To be serious about ML, there's a lot more that I need to complete, and follow through on. It'd be interesting to meet alignment researchers - maybe one of the hubs in Europe (Serbia?). I had an idea around running a workshop at INLG or NeurIPS on mental health models, but the relevant people in my network didn't commit. In 2024, I should aim to post something cool on /r/LocalLLaMA, where all the cool kids share info.

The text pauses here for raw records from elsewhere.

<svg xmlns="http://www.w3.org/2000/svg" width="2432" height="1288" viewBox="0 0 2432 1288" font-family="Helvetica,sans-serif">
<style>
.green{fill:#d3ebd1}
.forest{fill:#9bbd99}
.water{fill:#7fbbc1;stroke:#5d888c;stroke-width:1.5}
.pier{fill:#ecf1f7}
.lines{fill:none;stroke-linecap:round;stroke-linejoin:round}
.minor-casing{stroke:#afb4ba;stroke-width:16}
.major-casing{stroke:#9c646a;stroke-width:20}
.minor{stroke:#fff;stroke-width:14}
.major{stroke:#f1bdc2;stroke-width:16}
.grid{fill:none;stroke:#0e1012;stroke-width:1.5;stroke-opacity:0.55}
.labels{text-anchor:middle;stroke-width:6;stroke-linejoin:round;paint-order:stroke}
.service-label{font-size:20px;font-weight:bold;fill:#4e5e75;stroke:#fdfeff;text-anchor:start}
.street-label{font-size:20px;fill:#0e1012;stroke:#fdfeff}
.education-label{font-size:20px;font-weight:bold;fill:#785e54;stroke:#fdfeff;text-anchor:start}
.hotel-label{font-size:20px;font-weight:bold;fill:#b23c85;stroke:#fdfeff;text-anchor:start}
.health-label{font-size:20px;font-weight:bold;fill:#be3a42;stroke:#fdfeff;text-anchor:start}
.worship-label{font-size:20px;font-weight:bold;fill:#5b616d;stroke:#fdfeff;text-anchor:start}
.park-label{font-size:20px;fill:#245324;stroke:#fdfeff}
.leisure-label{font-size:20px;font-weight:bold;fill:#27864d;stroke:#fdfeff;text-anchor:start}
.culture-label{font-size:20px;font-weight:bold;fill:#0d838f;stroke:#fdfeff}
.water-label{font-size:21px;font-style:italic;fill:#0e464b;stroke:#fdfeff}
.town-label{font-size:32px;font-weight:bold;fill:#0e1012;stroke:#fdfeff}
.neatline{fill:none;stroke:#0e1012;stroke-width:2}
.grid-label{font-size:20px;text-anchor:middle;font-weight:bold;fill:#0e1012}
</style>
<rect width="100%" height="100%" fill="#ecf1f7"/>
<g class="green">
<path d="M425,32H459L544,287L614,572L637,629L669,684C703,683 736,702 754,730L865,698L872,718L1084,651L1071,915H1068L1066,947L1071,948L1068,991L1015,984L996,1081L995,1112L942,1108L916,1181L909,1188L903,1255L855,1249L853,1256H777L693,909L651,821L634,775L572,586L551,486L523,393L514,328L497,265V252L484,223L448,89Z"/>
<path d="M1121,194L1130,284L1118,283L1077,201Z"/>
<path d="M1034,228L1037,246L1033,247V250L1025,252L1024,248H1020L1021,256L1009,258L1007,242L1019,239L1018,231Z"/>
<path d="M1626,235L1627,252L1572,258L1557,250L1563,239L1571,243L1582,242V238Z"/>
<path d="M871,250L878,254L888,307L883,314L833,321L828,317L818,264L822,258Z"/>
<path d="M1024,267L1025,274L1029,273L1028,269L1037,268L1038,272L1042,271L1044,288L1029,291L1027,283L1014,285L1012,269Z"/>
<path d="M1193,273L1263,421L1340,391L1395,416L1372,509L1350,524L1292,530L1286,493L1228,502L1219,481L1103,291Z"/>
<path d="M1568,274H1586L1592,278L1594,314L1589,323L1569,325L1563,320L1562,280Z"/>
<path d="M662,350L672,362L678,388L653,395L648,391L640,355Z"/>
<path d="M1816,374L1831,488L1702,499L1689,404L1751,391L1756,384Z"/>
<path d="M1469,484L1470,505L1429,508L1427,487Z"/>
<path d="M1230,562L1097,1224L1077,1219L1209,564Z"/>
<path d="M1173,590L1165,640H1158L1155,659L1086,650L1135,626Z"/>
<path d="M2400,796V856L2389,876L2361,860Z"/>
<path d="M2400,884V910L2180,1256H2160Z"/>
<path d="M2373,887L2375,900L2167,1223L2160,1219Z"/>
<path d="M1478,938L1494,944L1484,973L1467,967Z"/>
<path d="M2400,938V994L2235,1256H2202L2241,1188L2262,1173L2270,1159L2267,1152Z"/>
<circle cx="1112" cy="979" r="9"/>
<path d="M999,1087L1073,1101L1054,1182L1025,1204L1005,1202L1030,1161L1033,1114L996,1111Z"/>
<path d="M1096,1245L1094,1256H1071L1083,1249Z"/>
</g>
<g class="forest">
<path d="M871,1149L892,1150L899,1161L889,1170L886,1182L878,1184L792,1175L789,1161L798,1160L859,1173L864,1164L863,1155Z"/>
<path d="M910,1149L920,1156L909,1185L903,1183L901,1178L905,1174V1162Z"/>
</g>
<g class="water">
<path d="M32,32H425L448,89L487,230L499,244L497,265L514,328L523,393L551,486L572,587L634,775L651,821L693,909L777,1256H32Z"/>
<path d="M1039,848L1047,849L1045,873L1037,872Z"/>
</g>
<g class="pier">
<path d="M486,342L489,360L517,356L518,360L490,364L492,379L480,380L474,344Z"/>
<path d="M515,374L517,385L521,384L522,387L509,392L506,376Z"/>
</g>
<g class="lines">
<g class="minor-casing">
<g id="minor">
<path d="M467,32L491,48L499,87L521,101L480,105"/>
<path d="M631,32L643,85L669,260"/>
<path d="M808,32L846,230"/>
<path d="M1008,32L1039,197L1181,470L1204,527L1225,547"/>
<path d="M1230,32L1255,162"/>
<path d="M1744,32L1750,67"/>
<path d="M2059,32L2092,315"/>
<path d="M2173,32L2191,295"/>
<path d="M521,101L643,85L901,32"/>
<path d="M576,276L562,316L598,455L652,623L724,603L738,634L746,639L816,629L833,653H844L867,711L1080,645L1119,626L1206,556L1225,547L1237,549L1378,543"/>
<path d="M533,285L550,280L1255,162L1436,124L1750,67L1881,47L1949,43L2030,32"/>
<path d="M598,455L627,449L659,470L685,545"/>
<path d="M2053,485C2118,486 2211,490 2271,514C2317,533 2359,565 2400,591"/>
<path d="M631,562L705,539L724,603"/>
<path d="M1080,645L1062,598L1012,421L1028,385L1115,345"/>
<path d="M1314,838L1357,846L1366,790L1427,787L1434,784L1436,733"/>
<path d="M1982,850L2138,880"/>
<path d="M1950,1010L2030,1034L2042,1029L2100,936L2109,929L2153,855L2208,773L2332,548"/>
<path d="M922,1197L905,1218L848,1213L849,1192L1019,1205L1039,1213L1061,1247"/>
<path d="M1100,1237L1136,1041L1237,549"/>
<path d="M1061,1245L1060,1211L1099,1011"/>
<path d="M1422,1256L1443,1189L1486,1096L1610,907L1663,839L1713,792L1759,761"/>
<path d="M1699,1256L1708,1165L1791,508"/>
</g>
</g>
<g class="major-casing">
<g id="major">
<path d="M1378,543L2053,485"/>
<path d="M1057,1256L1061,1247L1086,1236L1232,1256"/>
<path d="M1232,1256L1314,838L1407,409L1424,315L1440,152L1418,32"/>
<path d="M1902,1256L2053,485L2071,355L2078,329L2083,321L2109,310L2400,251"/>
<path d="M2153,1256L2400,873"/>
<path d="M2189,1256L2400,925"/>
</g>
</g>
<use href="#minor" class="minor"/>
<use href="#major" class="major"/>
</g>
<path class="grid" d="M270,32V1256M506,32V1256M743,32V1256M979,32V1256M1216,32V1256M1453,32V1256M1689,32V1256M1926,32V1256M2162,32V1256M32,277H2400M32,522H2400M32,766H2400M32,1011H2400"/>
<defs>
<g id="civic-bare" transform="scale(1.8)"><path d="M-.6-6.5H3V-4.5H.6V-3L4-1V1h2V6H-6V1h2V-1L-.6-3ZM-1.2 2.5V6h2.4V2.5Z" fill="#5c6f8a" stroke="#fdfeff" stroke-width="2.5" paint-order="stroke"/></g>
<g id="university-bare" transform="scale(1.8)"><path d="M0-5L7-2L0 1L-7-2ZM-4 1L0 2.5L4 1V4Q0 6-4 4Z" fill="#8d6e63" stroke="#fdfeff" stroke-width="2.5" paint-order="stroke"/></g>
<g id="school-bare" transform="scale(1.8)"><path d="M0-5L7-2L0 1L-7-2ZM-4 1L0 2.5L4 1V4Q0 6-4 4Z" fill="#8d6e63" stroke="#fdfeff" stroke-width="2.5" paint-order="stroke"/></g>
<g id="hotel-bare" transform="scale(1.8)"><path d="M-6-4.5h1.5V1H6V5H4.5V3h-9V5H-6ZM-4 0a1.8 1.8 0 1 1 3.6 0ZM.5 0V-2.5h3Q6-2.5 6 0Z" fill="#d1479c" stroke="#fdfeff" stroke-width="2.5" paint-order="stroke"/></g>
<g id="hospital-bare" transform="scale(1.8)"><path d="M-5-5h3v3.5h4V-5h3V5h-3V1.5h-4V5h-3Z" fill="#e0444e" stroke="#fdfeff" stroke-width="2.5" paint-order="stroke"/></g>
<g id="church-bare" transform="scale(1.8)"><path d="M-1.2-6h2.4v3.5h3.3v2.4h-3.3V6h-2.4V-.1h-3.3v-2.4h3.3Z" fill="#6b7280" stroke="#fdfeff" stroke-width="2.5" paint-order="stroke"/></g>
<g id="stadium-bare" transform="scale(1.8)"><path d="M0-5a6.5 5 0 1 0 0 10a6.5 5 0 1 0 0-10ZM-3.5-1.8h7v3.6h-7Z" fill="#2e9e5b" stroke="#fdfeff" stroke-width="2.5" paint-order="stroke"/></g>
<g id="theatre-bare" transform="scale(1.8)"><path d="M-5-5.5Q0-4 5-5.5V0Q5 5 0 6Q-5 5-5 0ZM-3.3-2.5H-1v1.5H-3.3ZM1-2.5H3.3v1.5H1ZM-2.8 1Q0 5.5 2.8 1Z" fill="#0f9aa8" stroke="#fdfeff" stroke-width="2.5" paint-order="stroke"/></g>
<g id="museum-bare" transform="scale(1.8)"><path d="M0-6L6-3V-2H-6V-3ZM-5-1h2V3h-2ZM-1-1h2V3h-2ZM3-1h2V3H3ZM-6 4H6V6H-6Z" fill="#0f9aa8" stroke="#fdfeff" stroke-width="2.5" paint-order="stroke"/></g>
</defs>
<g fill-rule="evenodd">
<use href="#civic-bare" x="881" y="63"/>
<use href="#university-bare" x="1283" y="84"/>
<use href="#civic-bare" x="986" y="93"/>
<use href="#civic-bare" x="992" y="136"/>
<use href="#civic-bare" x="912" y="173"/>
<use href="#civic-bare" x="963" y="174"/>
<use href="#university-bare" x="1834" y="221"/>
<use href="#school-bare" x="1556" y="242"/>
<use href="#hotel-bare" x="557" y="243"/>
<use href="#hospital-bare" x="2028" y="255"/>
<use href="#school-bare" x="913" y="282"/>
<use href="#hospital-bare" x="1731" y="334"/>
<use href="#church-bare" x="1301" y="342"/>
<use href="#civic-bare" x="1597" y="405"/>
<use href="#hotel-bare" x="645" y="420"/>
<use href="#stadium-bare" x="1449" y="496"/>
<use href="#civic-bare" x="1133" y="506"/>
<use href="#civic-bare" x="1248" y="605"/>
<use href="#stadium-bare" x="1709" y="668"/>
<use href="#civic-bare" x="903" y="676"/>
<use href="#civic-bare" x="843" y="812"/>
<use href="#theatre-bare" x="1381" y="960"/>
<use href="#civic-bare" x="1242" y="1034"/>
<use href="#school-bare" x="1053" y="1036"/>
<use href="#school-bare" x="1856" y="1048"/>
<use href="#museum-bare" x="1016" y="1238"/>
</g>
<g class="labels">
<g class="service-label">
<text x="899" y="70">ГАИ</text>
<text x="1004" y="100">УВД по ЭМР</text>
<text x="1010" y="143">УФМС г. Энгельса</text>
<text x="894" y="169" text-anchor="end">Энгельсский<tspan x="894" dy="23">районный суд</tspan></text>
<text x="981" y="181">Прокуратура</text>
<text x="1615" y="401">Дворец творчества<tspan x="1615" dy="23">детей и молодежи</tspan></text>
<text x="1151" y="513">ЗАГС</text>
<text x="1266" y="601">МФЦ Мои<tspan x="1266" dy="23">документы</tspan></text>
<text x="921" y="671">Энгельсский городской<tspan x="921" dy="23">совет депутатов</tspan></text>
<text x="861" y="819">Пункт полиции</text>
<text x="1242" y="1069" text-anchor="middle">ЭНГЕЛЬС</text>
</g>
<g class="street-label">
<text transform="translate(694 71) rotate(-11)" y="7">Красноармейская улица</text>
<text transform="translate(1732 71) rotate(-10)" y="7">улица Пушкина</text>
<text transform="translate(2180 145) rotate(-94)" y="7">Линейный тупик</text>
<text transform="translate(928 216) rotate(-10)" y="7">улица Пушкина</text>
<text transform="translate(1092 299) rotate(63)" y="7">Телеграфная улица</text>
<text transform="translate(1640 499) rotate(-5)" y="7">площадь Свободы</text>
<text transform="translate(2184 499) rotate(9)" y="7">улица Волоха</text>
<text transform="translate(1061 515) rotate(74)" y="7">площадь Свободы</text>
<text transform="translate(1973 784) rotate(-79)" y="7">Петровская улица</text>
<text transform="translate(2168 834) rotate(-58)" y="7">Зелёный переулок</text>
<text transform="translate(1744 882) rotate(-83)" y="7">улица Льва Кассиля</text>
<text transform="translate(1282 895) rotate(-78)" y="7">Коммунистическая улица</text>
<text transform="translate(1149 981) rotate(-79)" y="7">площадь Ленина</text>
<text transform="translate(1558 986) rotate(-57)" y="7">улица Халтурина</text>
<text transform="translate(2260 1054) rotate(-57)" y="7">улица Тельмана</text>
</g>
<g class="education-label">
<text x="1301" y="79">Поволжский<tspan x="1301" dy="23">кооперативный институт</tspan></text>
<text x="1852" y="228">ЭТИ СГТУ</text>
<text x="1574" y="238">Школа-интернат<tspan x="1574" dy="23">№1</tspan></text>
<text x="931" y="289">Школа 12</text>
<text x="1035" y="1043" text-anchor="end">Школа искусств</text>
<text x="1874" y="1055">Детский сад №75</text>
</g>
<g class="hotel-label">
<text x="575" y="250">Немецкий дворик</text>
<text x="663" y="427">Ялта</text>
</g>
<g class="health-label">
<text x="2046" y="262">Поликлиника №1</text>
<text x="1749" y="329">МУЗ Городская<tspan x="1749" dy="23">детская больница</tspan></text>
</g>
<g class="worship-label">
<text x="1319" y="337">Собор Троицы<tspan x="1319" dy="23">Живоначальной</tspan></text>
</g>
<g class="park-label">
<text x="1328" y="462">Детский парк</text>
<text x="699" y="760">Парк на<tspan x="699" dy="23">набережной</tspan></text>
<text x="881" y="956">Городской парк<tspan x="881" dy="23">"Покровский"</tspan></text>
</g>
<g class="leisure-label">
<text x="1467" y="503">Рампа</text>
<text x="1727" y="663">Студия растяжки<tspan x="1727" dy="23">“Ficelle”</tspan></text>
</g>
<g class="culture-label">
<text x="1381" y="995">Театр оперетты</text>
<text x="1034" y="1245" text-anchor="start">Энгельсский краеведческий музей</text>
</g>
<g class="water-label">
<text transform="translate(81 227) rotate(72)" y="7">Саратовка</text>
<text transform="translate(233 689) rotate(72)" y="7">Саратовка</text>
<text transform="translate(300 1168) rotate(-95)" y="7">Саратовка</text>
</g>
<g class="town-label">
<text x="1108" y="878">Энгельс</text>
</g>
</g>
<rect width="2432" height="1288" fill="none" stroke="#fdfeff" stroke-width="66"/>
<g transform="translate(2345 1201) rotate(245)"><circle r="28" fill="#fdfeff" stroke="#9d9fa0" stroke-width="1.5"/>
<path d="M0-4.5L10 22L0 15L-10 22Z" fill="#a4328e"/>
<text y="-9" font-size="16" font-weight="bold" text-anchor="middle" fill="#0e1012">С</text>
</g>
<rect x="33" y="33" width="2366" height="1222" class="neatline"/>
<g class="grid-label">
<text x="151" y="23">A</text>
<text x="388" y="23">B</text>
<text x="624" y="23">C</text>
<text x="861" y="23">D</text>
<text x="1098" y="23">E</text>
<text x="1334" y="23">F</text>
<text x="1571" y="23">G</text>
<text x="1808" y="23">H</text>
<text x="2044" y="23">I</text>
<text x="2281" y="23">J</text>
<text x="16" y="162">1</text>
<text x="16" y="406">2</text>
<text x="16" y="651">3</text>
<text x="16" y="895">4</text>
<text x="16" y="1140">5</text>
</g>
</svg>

One unrealized interest is genetics / seed banks / resilience. Work on CRISPR or epigenetics would also be cool plus a good investment. I made a list of links and applied to a few relevant companies. Recently the Chan-Zuckerberg Initiative opened a "Biohub" in the West Loop. My other leads for doing something in this space are: a biotech office space in Lincoln Park, the Zoo and Conservatory (which have a conservation genomics program with Northwestern), and the International Potato Center in Peru (which has wikis and websites). Local universities have ag programs, but I haven't had ideas which they can't do themselves (e.g. soybeans dataset).

I was pushed to get involved in CTF and Bug Bounty cybersecurity programs, but I haven't tried anything yet. Reportedly Grammarly has been generous with bounties. There's also tiny corp / tinygrad which is offering bounties for good PRs.

The book Some Kind of Justice on former Yugoslavia made a strong impression, but my attempt to connect with orgs led to something smaller-scale. My international law friend was rightfully cautioning me that the orgs which I've heard of are elite and competitive, but maybe someone will want a map (similar to how I worked at MoMA).

In the future I ought to write a book on travel during antiquity, or autonomous regions around the world. I didn't make progress on this, and forgot about my notes on the latter idea. After the World Conference on Statelessness next year, I could consider a journalistic piece on that vs. the Liberty in our Lifetime / Free Cities Foundation conference - two different critiques of the modern state.